Aim of the exercise:
Please output each entry exactly as it appears.
BEGIN Record excerpts
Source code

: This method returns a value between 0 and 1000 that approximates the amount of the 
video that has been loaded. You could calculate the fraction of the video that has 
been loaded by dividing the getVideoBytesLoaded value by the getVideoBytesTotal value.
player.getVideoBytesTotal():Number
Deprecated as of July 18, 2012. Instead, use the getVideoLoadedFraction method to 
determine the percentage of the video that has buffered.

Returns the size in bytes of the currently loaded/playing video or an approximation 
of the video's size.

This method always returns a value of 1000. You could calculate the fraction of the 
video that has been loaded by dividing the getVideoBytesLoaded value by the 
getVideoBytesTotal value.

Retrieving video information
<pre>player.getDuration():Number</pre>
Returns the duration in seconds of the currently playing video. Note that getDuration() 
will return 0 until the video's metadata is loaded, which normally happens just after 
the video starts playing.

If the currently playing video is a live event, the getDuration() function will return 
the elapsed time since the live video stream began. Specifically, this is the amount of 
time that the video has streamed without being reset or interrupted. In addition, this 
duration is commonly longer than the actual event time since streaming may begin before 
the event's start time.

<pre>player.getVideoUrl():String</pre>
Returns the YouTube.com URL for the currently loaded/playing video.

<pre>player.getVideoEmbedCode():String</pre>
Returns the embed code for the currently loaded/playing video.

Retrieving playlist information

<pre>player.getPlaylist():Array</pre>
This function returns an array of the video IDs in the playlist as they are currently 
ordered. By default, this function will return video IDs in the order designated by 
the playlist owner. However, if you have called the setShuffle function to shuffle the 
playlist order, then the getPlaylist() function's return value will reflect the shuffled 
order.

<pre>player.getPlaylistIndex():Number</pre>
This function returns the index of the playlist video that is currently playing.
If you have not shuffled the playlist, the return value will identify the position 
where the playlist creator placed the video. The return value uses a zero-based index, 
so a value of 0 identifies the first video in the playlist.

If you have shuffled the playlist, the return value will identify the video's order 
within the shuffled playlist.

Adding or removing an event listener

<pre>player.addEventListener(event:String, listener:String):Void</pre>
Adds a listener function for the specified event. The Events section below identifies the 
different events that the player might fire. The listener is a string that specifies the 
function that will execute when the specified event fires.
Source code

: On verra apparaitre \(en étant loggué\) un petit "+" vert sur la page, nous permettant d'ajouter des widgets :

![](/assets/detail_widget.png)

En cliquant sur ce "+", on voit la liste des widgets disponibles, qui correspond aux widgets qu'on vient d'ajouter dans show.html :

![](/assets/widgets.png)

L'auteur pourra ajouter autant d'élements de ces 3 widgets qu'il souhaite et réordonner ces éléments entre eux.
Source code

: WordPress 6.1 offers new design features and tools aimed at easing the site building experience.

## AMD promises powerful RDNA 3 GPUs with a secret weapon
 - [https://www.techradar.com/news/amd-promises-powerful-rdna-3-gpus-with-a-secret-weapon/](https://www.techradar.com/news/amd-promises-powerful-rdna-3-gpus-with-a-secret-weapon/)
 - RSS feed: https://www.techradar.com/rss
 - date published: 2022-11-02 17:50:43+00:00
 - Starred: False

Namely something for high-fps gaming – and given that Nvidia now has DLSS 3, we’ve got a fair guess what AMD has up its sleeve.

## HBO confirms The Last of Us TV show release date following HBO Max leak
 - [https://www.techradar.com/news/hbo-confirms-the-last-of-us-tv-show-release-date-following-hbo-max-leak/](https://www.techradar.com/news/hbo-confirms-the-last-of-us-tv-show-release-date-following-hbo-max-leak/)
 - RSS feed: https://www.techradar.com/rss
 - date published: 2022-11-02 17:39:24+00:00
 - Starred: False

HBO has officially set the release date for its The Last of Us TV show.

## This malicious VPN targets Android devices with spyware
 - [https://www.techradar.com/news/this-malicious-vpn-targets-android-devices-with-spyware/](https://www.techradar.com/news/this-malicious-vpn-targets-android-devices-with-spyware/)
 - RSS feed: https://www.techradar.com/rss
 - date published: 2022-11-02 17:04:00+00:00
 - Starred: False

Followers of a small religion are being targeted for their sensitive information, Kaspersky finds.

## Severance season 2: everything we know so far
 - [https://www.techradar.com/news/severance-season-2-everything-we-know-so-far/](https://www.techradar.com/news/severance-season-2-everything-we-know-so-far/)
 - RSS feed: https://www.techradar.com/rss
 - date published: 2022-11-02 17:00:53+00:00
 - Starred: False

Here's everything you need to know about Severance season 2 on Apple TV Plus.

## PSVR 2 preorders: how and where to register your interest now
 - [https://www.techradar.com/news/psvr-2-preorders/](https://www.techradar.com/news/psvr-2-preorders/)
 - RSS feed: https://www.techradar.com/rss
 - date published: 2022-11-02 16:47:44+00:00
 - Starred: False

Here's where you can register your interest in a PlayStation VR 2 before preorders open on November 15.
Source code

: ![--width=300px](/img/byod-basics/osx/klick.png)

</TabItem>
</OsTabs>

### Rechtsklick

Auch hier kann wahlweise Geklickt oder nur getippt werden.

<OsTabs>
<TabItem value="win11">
END Record excerpts
Expected answer:
Source code

: This method returns a value between 0 and 1000 that approximates the amount of the 
video that has been loaded. You could calculate the fraction of the video that has 
been loaded by dividing the getVideoBytesLoaded value by the getVideoBytesTotal value.
player.getVideoBytesTotal():Number
Deprecated as of July 18, 2012. Instead, use the getVideoLoadedFraction method to 
determine the percentage of the video that has buffered.

Returns the size in bytes of the currently loaded/playing video or an approximation 
of the video's size.

This method always returns a value of 1000. You could calculate the fraction of the 
video that has been loaded by dividing the getVideoBytesLoaded value by the 
getVideoBytesTotal value.

Retrieving video information
<pre>player.getDuration():Number</pre>
Returns the duration in seconds of the currently playing video. Note that getDuration() 
will return 0 until the video's metadata is loaded, which normally happens just after 
the video starts playing.

If the currently playing video is a live event, the getDuration() function will return 
the elapsed time since the live video stream began. Specifically, this is the amount of 
time that the video has streamed without being reset or interrupted. In addition, this 
duration is commonly longer than the actual event time since streaming may begin before 
the event's start time.

<pre>player.getVideoUrl():String</pre>
Returns the YouTube.com URL for the currently loaded/playing video.

<pre>player.getVideoEmbedCode():String</pre>
Returns the embed code for the currently loaded/playing video.

Retrieving playlist information

<pre>player.getPlaylist():Array</pre>
This function returns an array of the video IDs in the playlist as they are currently 
ordered. By default, this function will return video IDs in the order designated by 
the playlist owner. However, if you have called the setShuffle function to shuffle the 
playlist order, then the getPlaylist() function's return value will reflect the shuffled 
order.

<pre>player.getPlaylistIndex():Number</pre>
This function returns the index of the playlist video that is currently playing.
If you have not shuffled the playlist, the return value will identify the position 
where the playlist creator placed the video. The return value uses a zero-based index, 
so a value of 0 identifies the first video in the playlist.

If you have shuffled the playlist, the return value will identify the video's order 
within the shuffled playlist.

Adding or removing an event listener

<pre>player.addEventListener(event:String, listener:String):Void</pre>
Adds a listener function for the specified event. The Events section below identifies the 
different events that the player might fire. The listener is a string that specifies the 
function that will execute when the specified event fires.
Source code

: On verra apparaitre \(en étant loggué\) un petit "+" vert sur la page, nous permettant d'ajouter des widgets :

![](/assets/detail_widget.png)

En cliquant sur ce "+", on voit la liste des widgets disponibles, qui correspond aux widgets qu'on vient d'ajouter dans show.html :

![](/assets/widgets.png)

L'auteur pourra ajouter autant d'élements de ces 3 widgets qu'il souhaite et réordonner ces éléments entre eux.
Source code

: WordPress 6.1 offers new design features and tools aimed at easing the site building experience.

## AMD promises powerful RDNA 3 GPUs with a secret weapon
 - [https://www.techradar.com/news/amd-promises-powerful-rdna-3-gpus-with-a-secret-weapon/](https://www.techradar.com/news/amd-promises-powerful-rdna-3-gpus-with-a-secret-weapon/)
 - RSS feed: https://www.techradar.com/rss
 - date published: 2022-11-02 17:50:43+00:00
 - Starred: False

Namely something for high-fps gaming – and given that Nvidia now has DLSS 3, we’ve got a fair guess what AMD has up its sleeve.

## HBO confirms The Last of Us TV show release date following HBO Max leak
 - [https://www.techradar.com/news/hbo-confirms-the-last-of-us-tv-show-release-date-following-hbo-max-leak/](https://www.techradar.com/news/hbo-confirms-the-last-of-us-tv-show-release-date-following-hbo-max-leak/)
 - RSS feed: https://www.techradar.com/rss
 - date published: 2022-11-02 17:39:24+00:00
 - Starred: False

HBO has officially set the release date for its The Last of Us TV show.

## This malicious VPN targets Android devices with spyware
 - [https://www.techradar.com/news/this-malicious-vpn-targets-android-devices-with-spyware/](https://www.techradar.com/news/this-malicious-vpn-targets-android-devices-with-spyware/)
 - RSS feed: https://www.techradar.com/rss
 - date published: 2022-11-02 17:04:00+00:00
 - Starred: False

Followers of a small religion are being targeted for their sensitive information, Kaspersky finds.

## Severance season 2: everything we know so far
 - [https://www.techradar.com/news/severance-season-2-everything-we-know-so-far/](https://www.techradar.com/news/severance-season-2-everything-we-know-so-far/)
 - RSS feed: https://www.techradar.com/rss
 - date published: 2022-11-02 17:00:53+00:00
 - Starred: False

Here's everything you need to know about Severance season 2 on Apple TV Plus.

## PSVR 2 preorders: how and where to register your interest now
 - [https://www.techradar.com/news/psvr-2-preorders/](https://www.techradar.com/news/psvr-2-preorders/)
 - RSS feed: https://www.techradar.com/rss
 - date published: 2022-11-02 16:47:44+00:00
 - Starred: False

Here's where you can register your interest in a PlayStation VR 2 before preorders open on November 15.
Source code

: ![--width=300px](/img/byod-basics/osx/klick.png)

</TabItem>
</OsTabs>

### Rechtsklick

Auch hier kann wahlweise Geklickt oder nur getippt werden.

<OsTabs>
<TabItem value="win11">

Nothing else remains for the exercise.